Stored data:
◆ ◆ ◆ ◆

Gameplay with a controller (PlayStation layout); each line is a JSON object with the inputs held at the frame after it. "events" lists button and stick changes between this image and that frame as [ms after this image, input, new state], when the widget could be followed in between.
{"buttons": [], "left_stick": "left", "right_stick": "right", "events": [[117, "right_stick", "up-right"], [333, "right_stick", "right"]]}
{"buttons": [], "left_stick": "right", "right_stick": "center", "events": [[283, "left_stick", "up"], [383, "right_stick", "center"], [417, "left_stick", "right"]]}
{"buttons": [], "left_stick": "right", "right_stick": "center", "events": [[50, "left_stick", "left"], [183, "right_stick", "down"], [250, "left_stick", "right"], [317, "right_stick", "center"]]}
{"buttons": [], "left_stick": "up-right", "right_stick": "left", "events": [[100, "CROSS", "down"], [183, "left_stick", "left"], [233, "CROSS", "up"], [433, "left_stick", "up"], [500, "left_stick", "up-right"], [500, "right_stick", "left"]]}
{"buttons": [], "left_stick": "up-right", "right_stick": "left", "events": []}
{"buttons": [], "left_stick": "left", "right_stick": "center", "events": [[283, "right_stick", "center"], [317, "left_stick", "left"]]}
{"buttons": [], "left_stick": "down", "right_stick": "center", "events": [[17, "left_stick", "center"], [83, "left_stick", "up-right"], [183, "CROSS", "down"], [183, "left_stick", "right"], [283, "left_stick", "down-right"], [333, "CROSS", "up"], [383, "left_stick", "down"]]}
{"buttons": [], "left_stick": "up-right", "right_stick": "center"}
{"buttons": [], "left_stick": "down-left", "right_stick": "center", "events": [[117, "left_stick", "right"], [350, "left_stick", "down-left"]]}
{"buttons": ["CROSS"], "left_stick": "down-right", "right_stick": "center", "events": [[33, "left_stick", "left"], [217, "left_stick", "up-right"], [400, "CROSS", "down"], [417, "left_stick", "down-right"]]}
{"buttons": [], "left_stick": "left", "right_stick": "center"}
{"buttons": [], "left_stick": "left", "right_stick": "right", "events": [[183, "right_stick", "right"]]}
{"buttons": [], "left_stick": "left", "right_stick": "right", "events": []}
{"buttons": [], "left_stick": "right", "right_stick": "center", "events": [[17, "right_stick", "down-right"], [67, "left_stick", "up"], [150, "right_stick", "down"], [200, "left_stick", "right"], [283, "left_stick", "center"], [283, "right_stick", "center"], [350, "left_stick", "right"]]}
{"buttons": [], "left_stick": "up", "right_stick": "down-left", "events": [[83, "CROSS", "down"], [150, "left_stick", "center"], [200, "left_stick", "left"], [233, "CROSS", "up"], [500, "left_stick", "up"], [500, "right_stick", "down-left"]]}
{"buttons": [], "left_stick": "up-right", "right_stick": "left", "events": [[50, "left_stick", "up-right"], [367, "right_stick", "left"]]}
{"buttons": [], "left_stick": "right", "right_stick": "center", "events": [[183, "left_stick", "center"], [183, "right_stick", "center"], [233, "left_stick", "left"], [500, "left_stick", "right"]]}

◆ ◆ ◆ ◆

**The task**
Reply with the number of lines in the data that include the string "CROSS" and nothing else.

**Output**
4